Print every line of text in each listing below, unchanged and in the same order, and leave the pictures out of your answer.

▼

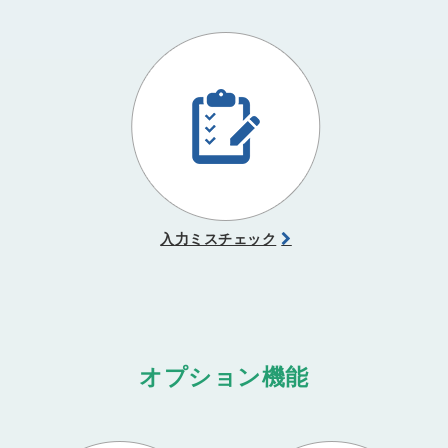
入力ミスチェック
オプション機能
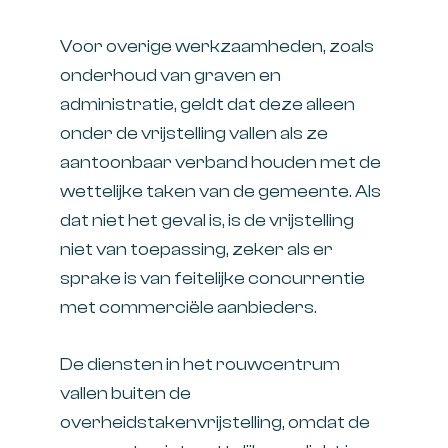
Voor overige werkzaamheden, zoals
onderhoud van graven en
administratie, geldt dat deze alleen
onder de vrijstelling vallen als ze
aantoonbaar verband houden met de
wettelijke taken van de gemeente. Als
dat niet het geval is, is de vrijstelling
niet van toepassing, zeker als er
sprake is van feitelijke concurrentie
met commerciële aanbieders.
De diensten in het rouwcentrum
vallen buiten de
overheidstakenvrijstelling, omdat de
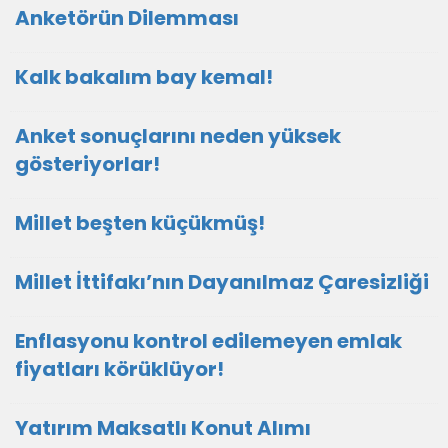
Anketörün Dilemması
Kalk bakalım bay kemal!
Anket sonuçlarını neden yüksek
gösteriyorlar!
Millet beşten küçükmüş!
Millet İttifakı’nın Dayanılmaz Çaresizliği
Enflasyonu kontrol edilemeyen emlak
fiyatları körüklüyor!
Yatırım Maksatlı Konut Alımı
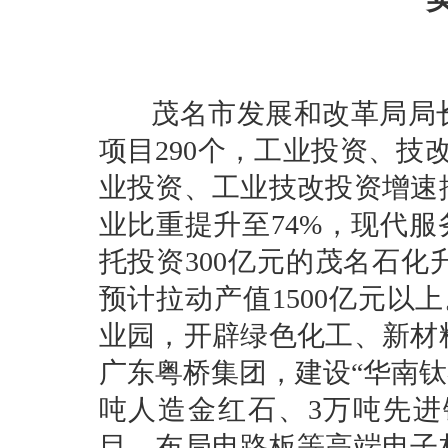
茂名市发展和改革局局长
项目290个，工业投资、技改
业投资、工业技改投资增速
业比重提升至74%，现代服
托投资300亿元的茂名石
预计拉动产值1500亿元以
业园，开辟绿色化工、新材
广东粤桥集团，建设“华南钛
吨人造金红石、3万吨先
目，布局电路板等高端电子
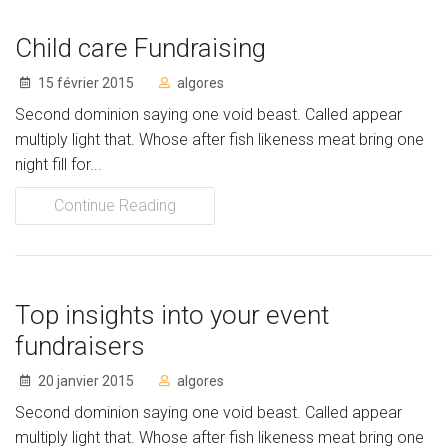
Child care Fundraising
15 février 2015
algores
Second dominion saying one void beast. Called appear
multiply light that. Whose after fish likeness meat bring one
night fill for...
Continue Reading
Top insights into your event
fundraisers
20 janvier 2015
algores
Second dominion saying one void beast. Called appear
multiply light that. Whose after fish likeness meat bring one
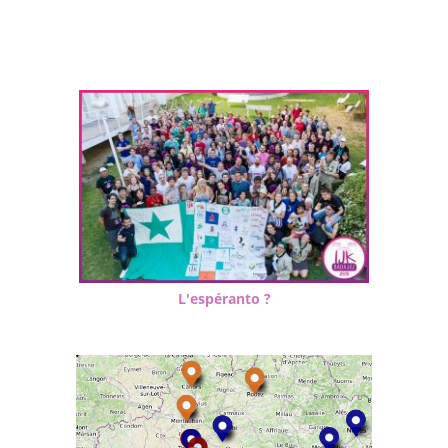
L'espéranto ?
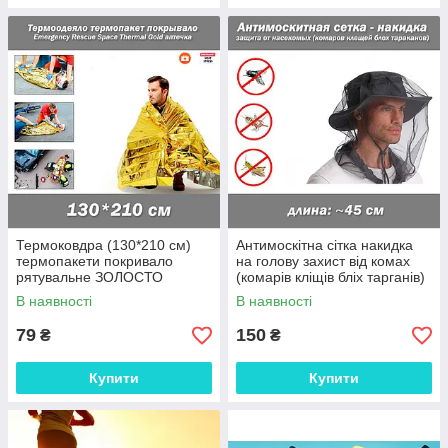
Термоковдра (130*210 см)
Антимоскітна сітка накидка
термопакети покривало
на голову захист від комах
рятувальне ЗОЛОСТО
(комарів кліщів бліх тарганів)
ізофолію космічне аварійне
В наявності
В наявності
(збережемо тепло тіла)
79
150
₴
₴
Купити
Купити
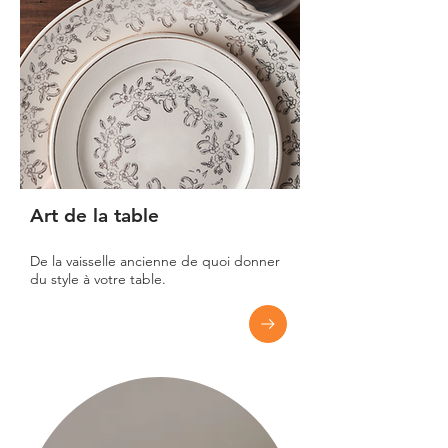
Art de la table
De la vaisselle ancienne de quoi donner
du style à votre table.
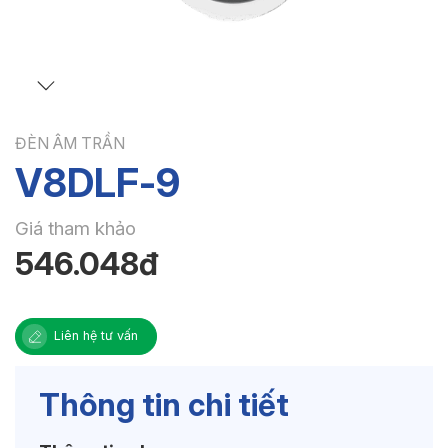
ĐÈN ÂM TRẦN
V8DLF-9
Giá tham khảo
546.048đ
Liên hệ tư vấn
Thông tin chi tiết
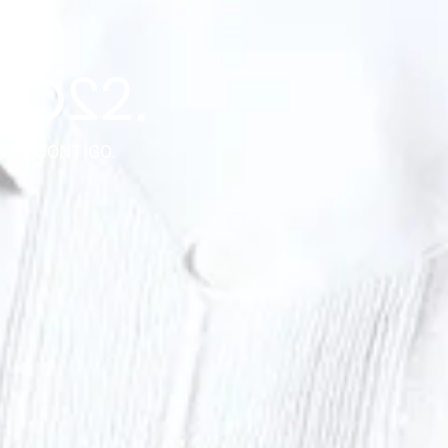
NZA CONTIGO.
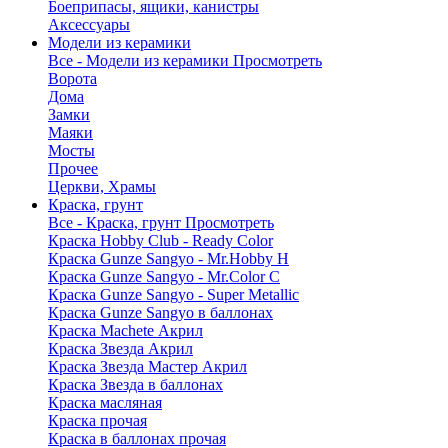
Боеприпасы, ящики, канистры
Аксессуары
Модели из керамики
Все - Модели из керамики
Просмотреть
Ворота
Дома
Замки
Маяки
Мосты
Прочее
Церкви, Храмы
Краска, грунт
Все - Краска, грунт
Просмотреть
Краска Hobby Club - Ready Color
Краска Gunze Sangyo - Mr.Hobby H
Краска Gunze Sangyo - Mr.Color C
Краска Gunze Sangyo - Super Metallic
Краска Gunze Sangyo в баллонах
Краска Machete Акрил
Краска Звезда Акрил
Краска Звезда Мастер Акрил
Краска Звезда в баллонах
Краска масляная
Краска прочая
Краска в баллонах прочая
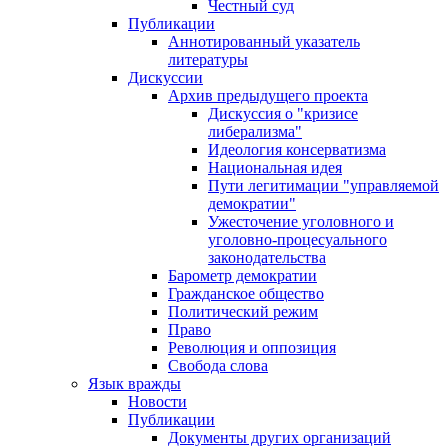
Честный суд
Публикации
Аннотированный указатель
литературы
Дискуссии
Архив предыдущего проекта
Дискуссия о "кризисе
либерализма"
Идеология консерватизма
Национальная идея
Пути легитимации "управляемой
демократии"
Ужесточение уголовного и
уголовно-процесуального
законодательства
Барометр демократии
Гражданское общество
Политический режим
Право
Революция и оппозиция
Свобода слова
Язык вражды
Новости
Публикации
Документы других организаций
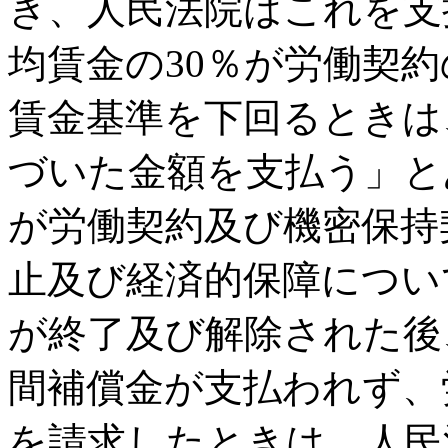
き、人民法院はこれを支
均賃金の30％が労働契
賃金基準を下回るときは
づいた金額を支払う」と
が労働契約及び機密保持
止及び経済的保障につい
が終了及び解除された後
間補償金が支払われず、
を請求したときは、人民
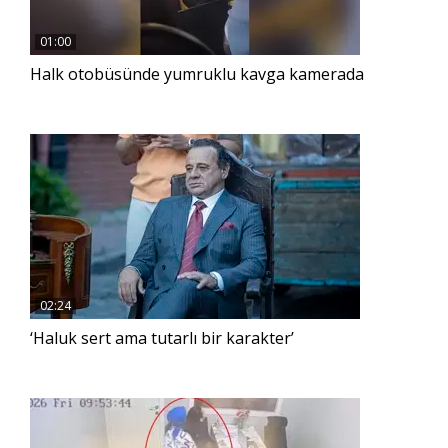
01:00
Halk otobüsünde yumruklu kavga kamerada
02:24
‘Haluk sert ama tutarlı bir karakter’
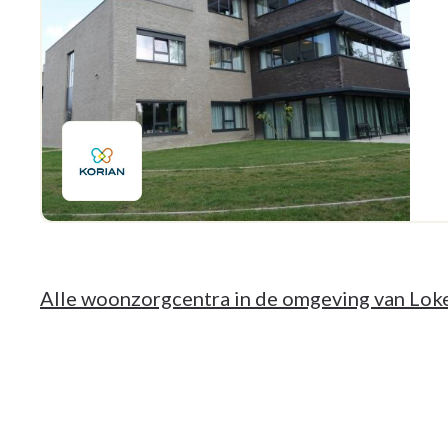
Alle woonzorgcentra in de omgeving van Lok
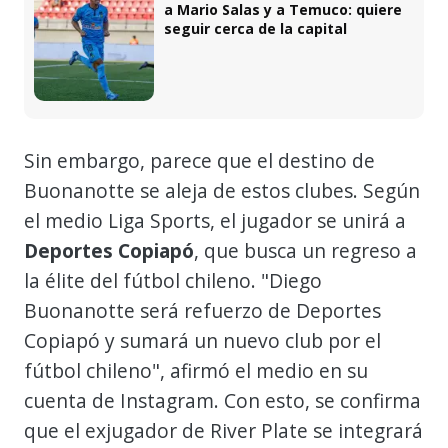
a Mario Salas y a Temuco: quiere
seguir cerca de la capital
Sin embargo, parece que el destino de
Buonanotte se aleja de estos clubes. Según
el medio Liga Sports, el jugador se unirá a
Deportes Copiapó
, que busca un regreso a
la élite del fútbol chileno. "Diego
Buonanotte será refuerzo de Deportes
Copiapó y sumará un nuevo club por el
fútbol chileno", afirmó el medio en su
cuenta de Instagram. Con esto, se confirma
que el exjugador de River Plate se integrará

▲

◆ OUTPUT FOR THIS EXERCISE:
入力ミスチェック
オプション機能
Voor overige werkzaamheden, zoals
onderhoud van graven en
administratie, geldt dat deze alleen
onder de vrijstelling vallen als ze
aantoonbaar verband houden met de
wettelijke taken van de gemeente. Als
dat niet het geval is, is de vrijstelling
niet van toepassing, zeker als er
sprake is van feitelijke concurrentie
met commerciële aanbieders.
De diensten in het rouwcentrum
vallen buiten de
overheidstakenvrijstelling, omdat de
Anketörün Dilemması
Kalk bakalım bay kemal!
Anket sonuçlarını neden yüksek
gösteriyorlar!
Millet beşten küçükmüş!
Millet İttifakı’nın Dayanılmaz Çaresizliği
Enflasyonu kontrol edilemeyen emlak
fiyatları körüklüyor!
Yatırım Maksatlı Konut Alımı
茂名市发展和改革局局长
项目290个，工业投资、技改
业投资、工业技改投资增速
业比重提升至74%，现代服
托投资300亿元的茂名石
预计拉动产值1500亿元以
业园，开辟绿色化工、新材
广东粤桥集团，建设“华南钛
吨人造金红石、3万吨先
目，布局电路板等高端电子
Child care Fundraising
15 février 2015
algores
Second dominion saying one void beast. Called appear
multiply light that. Whose after fish likeness meat bring one
night fill for...
Continue Reading
Top insights into your event
fundraisers
20 janvier 2015
algores
Second dominion saying one void beast. Called appear
multiply light that. Whose after fish likeness meat bring one
L'espéranto ?
Термоковдра (130*210 см)
Антимоскітна сітка накидка
термопакети покривало
на голову захист від комах
рятувальне ЗОЛОСТО
(комарів кліщів бліх тарганів)
ізофолію космічне аварійне
В наявності
В наявності
(збережемо тепло тіла)
79
150
₴
₴
Купити
Купити
Art de la table
De la vaisselle ancienne de quoi donner
du style à votre table.
ĐÈN ÂM TRẦN
V8DLF-9
Giá tham khảo
546.048đ
Liên hệ tư vấn
Thông tin chi tiết
NZA CONTIGO.
Боеприпасы, ящики, канистры
Аксессуары
Модели из керамики
Все - Модели из керамики
Просмотреть
Ворота
Дома
Замки
Маяки
Мосты
Прочее
Церкви, Храмы
Краска, грунт
Все - Краска, грунт
Просмотреть
Краска Hobby Club - Ready Color
Краска Gunze Sangyo - Mr.Hobby H
Краска Gunze Sangyo - Mr.Color C
Краска Gunze Sangyo - Super Metallic
Краска Gunze Sangyo в баллонах
Краска Machete Акрил
Краска Звезда Акрил
Краска Звезда Мастер Акрил
Краска Звезда в баллонах
Краска масляная
Краска прочая
Краска в баллонах прочая
Честный суд
Публикации
Аннотированный указатель
литературы
Дискуссии
Архив предыдущего проекта
Дискуссия о "кризисе
либерализма"
Идеология консерватизма
Национальная идея
Пути легитимации "управляемой
демократии"
Ужесточение уголовного и
уголовно-процесуального
законодательства
Барометр демократии
Гражданское общество
Политический режим
Право
Революция и оппозиция
Свобода слова
Язык вражды
Новости
Публикации
Документы других организаций
き、人民法院はこれを支
均賃金の30％が労働契
賃金基準を下回るときは
づいた金額を支払う」と
が労働契約及び機密保持
止及び経済的保障につい
が終了及び解除された後
間補償金が支払われず、
を請求したときは、人民
01:00
Halk otobüsünde yumruklu kavga kamerada
02:24
‘Haluk sert ama tutarlı bir karakter’
Alle woonzorgcentra in de omgeving van Lok
a Mario Salas y a Temuco: quiere
seguir cerca de la capital
Sin embargo, parece que el destino de
Buonanotte se aleja de estos clubes. Según
el medio Liga Sports, el jugador se unirá a
Deportes Copiapó
, que busca un regreso a
la élite del fútbol chileno. "Diego
Buonanotte será refuerzo de Deportes
Copiapó y sumará un nuevo club por el
fútbol chileno", afirmó el medio en su
cuenta de Instagram. Con esto, se confirma
que el exjugador de River Plate se integrará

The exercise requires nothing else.